We need governance strategies, including key performance indicators (KPIs), that prioritise quality and safety, that drive efficient use of resources, and that promote health rather than disease management.

Time-based performance targets need reconsideration to drive efficient patient flow through the entire hospital and health system, not just in the ED.

9. Strengthen primary care

GPs are the backbone of our health system. We need remuneration systems that provide reasonable recompense for all aspects of their work, which reaches far beyond direct patient care.

We need better integration of general practice with the acute hospital system. We need to provide GPs with the administrative and clinical support they need to do their jobs well.

We need to encourage and support generalism, because our patients with complex conditions need holistic, longitudinal and coordinated care – and studies show it is safer and more cost-effective too.

10. Rational and sustainable use of health resources

We need to train and support all health professionals to allocate scarce healthcare resources appropriately. Patients and carers need to partner with clinicians in ‘Choosing Wisely’ – avoiding futile, unnecessary and sometimes harmful over-diagnosis and over-treatment.

We need to ensure that clinical guidelines are high-level, evidence-informed and developed through expert review and revision – ideally at national level, to avoid duplication, contradiction, confusion and conflict-of-interest. We need to minimise waste and environmental damage from healthcare.

11. Positive workplace cultures

We need to care for people who care for patients. This requires training and supporting health leaders, ensuring performance targets are realistic and patient-focused, transparency around planning and budgeting, clinician and patient engagement in decision-making and excellent people management.

It requires attention to workplace design, team relationships and rostering – to allow meal breaks, education, adequate sleep and connection. It requires genuine support for diversity and inclusion, including flexible working and training options. It requires humanity, compassion and care.

Blast from the past?

The sad thing is that none of these suggestions are new.

Similar recommendations have been made many times before.

Have a look at the Walker Inquiry Report (NSW 2004), the Garling Report (NSW 2008), the health section of the Australia 2020 Summit Report (2008), the National Health and Hospitals Reform Commission Report (2009), or Productivity Commission Reports into the Hospital System (2009) and the Health Workforce (2006).

More recently, similar recommendations have been made in the Productivity Commission’s draft Report into Mental Health (October 2019), the Interim Report of the Royal Commission into Victoria’s Mental Health System (ongoing) and the Interim Report of the Aged Care Royal Commission (ongoing).

I’ve also written about these issues before – see my article ‘Inside the Emergency Department’ written for the MJA in 2007, or ‘Reforming public hospitals: an assessment of the Garling Inquiry’ published in 2008, or a piece co-authored with Jeffrey Braithwaite and Mei Ling Doery ‘A values-based health system’, also in the MJA, published in 2011.

Over the years, numerous opinion pieces for Croakey, New Matilda, and The Sydney Morning Herald have also made the case for change.

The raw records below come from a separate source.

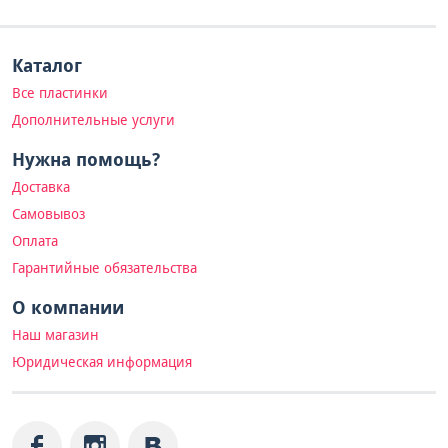
Каталог
Все пластинки
Дополнительные услуги
Нужна помощь?
Доставка
Самовывоз
Оплата
Гарантийные обязательства
О компании
Наш магазин
Юридическая информация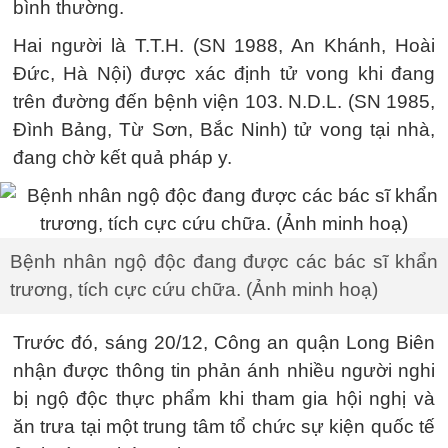
bình thường.
Hai người là T.T.H. (SN 1988, An Khánh, Hoài
Đức, Hà Nội) được xác định tử vong khi đang
trên đường đến bệnh viện 103. N.D.L. (SN 1985,
Đình Bảng, Từ Sơn, Bắc Ninh) tử vong tại nhà,
đang chờ kết quả pháp y.
Bệnh nhân ngộ độc đang được các bác sĩ khẩn
trương, tích cực cứu chữa. (Ảnh minh hoạ)
Trước đó, sáng 20/12, Công an quận Long Biên
nhận được thông tin phản ánh nhiều người nghi
bị ngộ độc thực phẩm khi tham gia hội nghị và
ăn trưa tại một trung tâm tổ chức sự kiện quốc tế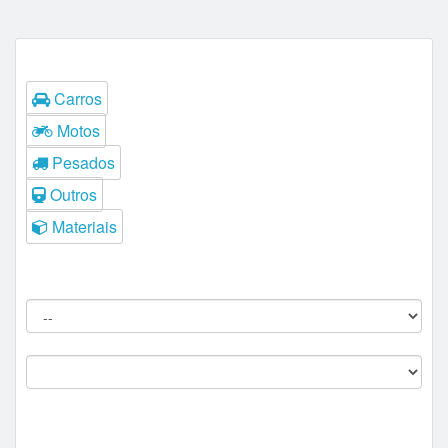
Tipos
Carros
Motos
Pesados
Outros
Materiais
Filtros do Leilão
Procedência:
Comitente:
--
Marca: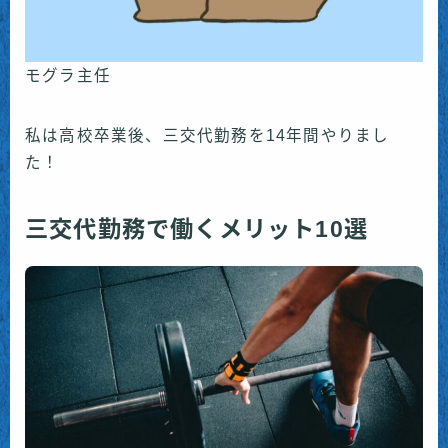
モグラ主任
私は高校卒業後、三交代勤務を14年間やりまし
た！
三交代勤務で働くメリット10選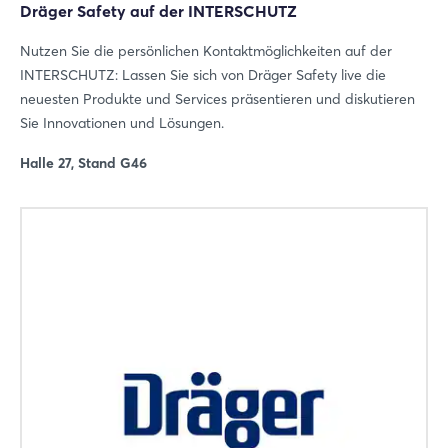
Dräger Safety auf der INTERSCHUTZ
Nutzen Sie die persönlichen Kontaktmöglichkeiten auf der
INTERSCHUTZ: Lassen Sie sich von Dräger Safety live die
neuesten Produkte und Services präsentieren und diskutieren
Sie Innovationen und Lösungen.
Login
Halle 27, Stand G46
Einloggen
Passwort vergessen?
Noch nicht angemeldet?
Jetzt registrieren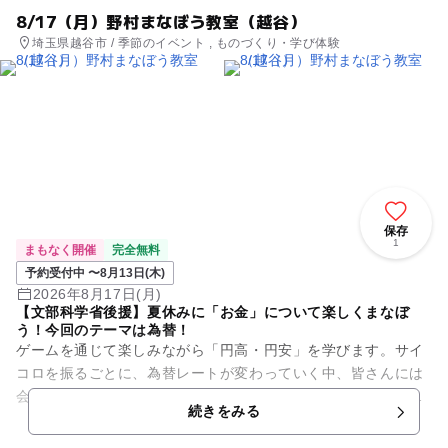
8/17（月）野村まなぼう教室（越谷）
埼玉県越谷市 / 季節のイベント , ものづくり・学び体験
保存
1
まもなく開催
完全無料
予約受付中 〜8月13日(木)
2026年8月17日(月)
【文部科学省後援】夏休みに「お金」について楽しくまなぼ
う！今回のテーマは為替！
ゲームを通じて楽しみながら「円高・円安」を学びます。サイ
コロを振るごとに、為替レートが変わっていく中、皆さんには
会社の社長になったつもりで、消しゴムを輸入する体験をして
続きをみる
もらいます。 はたして、...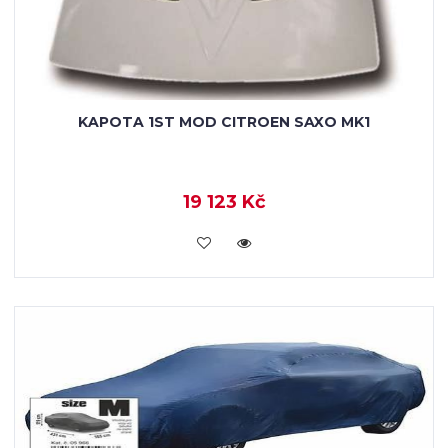
KAPOTA 1ST MOD CITROEN SAXO MK1
19 123 Kč
KOUPIT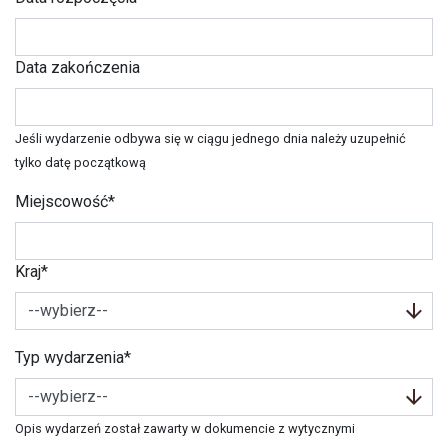
Data zakończenia
Jeśli wydarzenie odbywa się w ciągu jednego dnia należy uzupełnić
tylko datę początkową
Miejscowość*
Kraj*
Typ wydarzenia*
Opis wydarzeń został zawarty w dokumencie z wytycznymi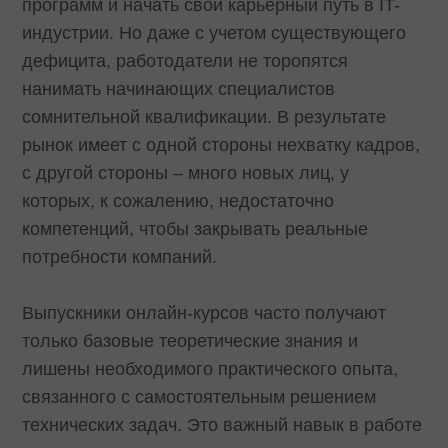
программ и начать свой карьерный путь в IT-
индустрии. Но даже с учетом существующего
дефицита, работодатели не торопятся
нанимать начинающих специалистов
сомнительной квалификации. В результате
рынок имеет с одной стороны нехватку кадров,
с другой стороны – много новых лиц, у
которых, к сожалению, недостаточно
компетенций, чтобы закрывать реальные
потребности компаний.
Выпускники онлайн-курсов часто получают
только базовые теоретические знания и
лишены необходимого практического опыта,
связанного с самостоятельным решением
технических задач. Это важный навык в работе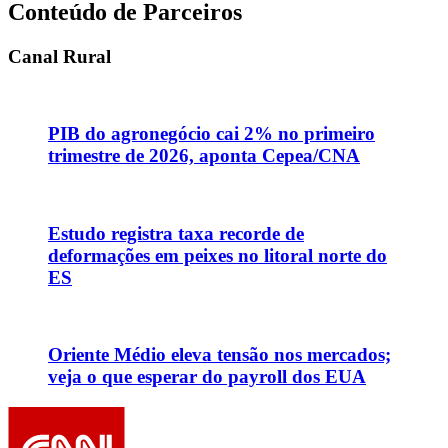
Conteúdo de Parceiros
Canal Rural
PIB do agronegócio cai 2% no primeiro
trimestre de 2026, aponta Cepea/CNA
Estudo registra taxa recorde de
deformações em peixes no litoral norte do
ES
Oriente Médio eleva tensão nos mercados;
veja o que esperar do payroll dos EUA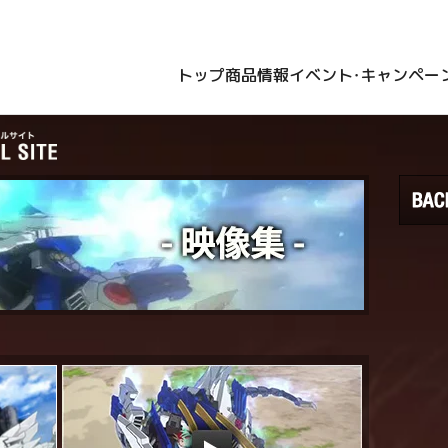
トップ
商品情報
イベント・キャンペー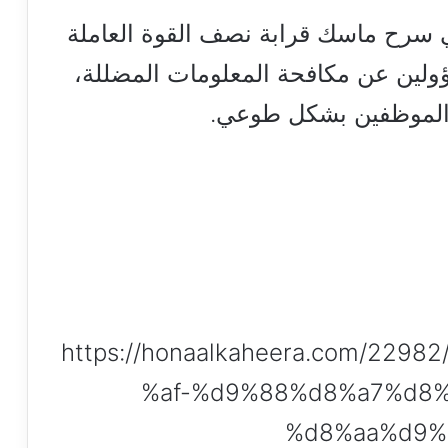
ي سرح ماسك قرابة نصف القوة العاملة
ولين عن مكافحة المعلومات المضللة،
 الموظفين بشكل طوعي.
https://honaalkaheera.com/22
%af-%d9%88%d8%a7%d8
%d8%aa%d9%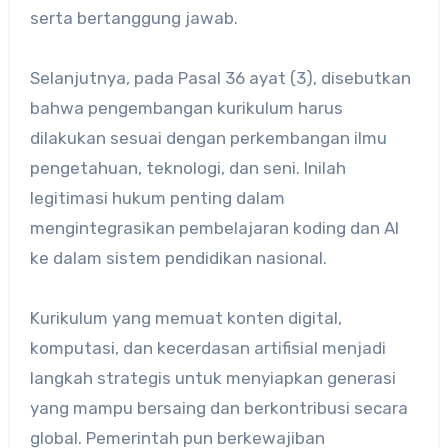
serta bertanggung jawab.
Selanjutnya, pada Pasal 36 ayat (3), disebutkan
bahwa pengembangan kurikulum harus
dilakukan sesuai dengan perkembangan ilmu
pengetahuan, teknologi, dan seni. Inilah
legitimasi hukum penting dalam
mengintegrasikan pembelajaran koding dan AI
ke dalam sistem pendidikan nasional.
Kurikulum yang memuat konten digital,
komputasi, dan kecerdasan artifisial menjadi
langkah strategis untuk menyiapkan generasi
yang mampu bersaing dan berkontribusi secara
global. Pemerintah pun berkewajiban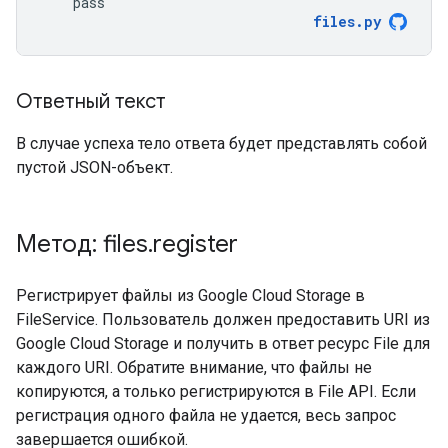
pass
files
.
py
Ответный текст
В случае успеха тело ответа будет представлять собой
пустой JSON-объект.
Метод: files
.
register
Регистрирует файлы из Google Cloud Storage в
FileService. Пользователь должен предоставить URI из
Google Cloud Storage и получить в ответ ресурс File для
каждого URI. Обратите внимание, что файлы не
копируются, а только регистрируются в File API. Если
регистрация одного файла не удается, весь запрос
завершается ошибкой.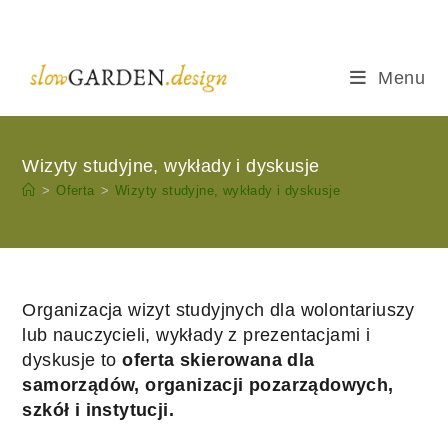
Skip
to
content
Menu
Wizyty studyjne, wykłady i dyskusje
>
Oferta
>
Wizyty studyjne, wykłady i dyskusje
Organizacja wizyt studyjnych dla wolontariuszy
lub nauczycieli, wykłady z prezentacjami i
dyskusje to
oferta skierowana dla
samorządów, organizacji pozarządowych,
szkół i instytucji.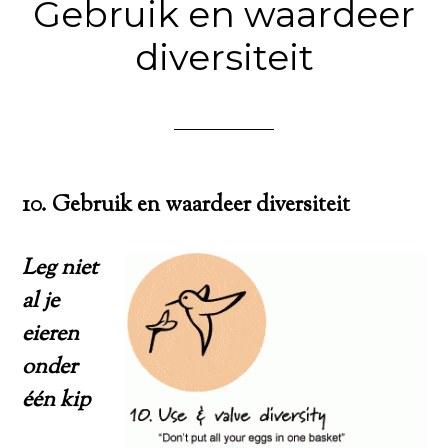
Gebruik en waardeer
diversiteit
10. Gebruik en waardeer diversiteit
Leg niet
al je
eieren
onder
één kip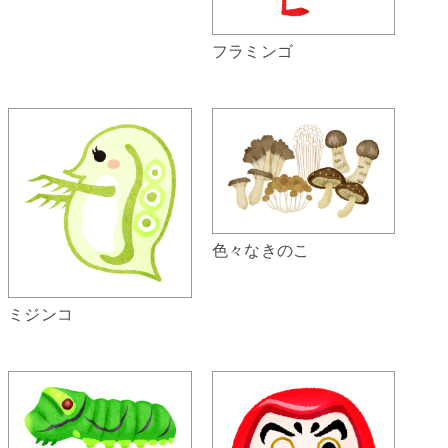
フラミンゴ
色々なきのこ
ミジンコ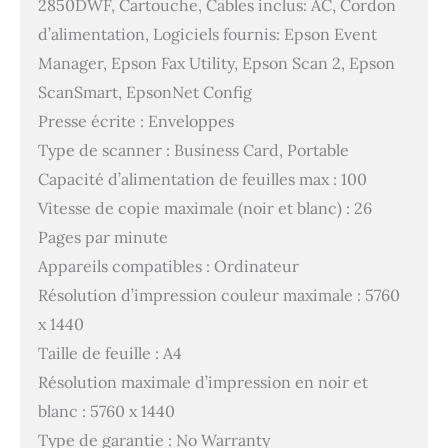
2850DWF, Cartouche, Câbles inclus: AC, Cordon
d’alimentation, Logiciels fournis: Epson Event
Manager, Epson Fax Utility, Epson Scan 2, Epson
ScanSmart, EpsonNet Config
Presse écrite : Enveloppes
Type de scanner : Business Card, Portable
Capacité d’alimentation de feuilles max : 100
Vitesse de copie maximale (noir et blanc) : 26
Pages par minute
Appareils compatibles : Ordinateur
Résolution d’impression couleur maximale : 5760
x 1440
Taille de feuille : A4
Résolution maximale d’impression en noir et
blanc : 5760 x 1440
Type de garantie : No Warranty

Why haven’t all these reports and recommendations created the desired changes?

The Australian health care system is highly complicated. Three tiers of government deliver a hybrid public-private model. There are countless stakeholders – politicians, public servants, the professions, pharmaceutical and medical device companies, health insurers, not-for-profit organisations, charities and consumer groups – many of whom have an interest in preserving some aspect of the status quo.

Coordinating change will be difficult – it requires co-operation and collaboration, putting aside differences to build a new system that puts the needs of patients at the centre. It needs clever strategy, political vision and courageous leadership.

The system is unsustainable. It is not good for patients or clinicians. It is costing money and lives. We cannot continue on the same trajectory. The time has come to act.

I’ve got my fingers crossed that in 2020, my New Year’s resolutions carry through.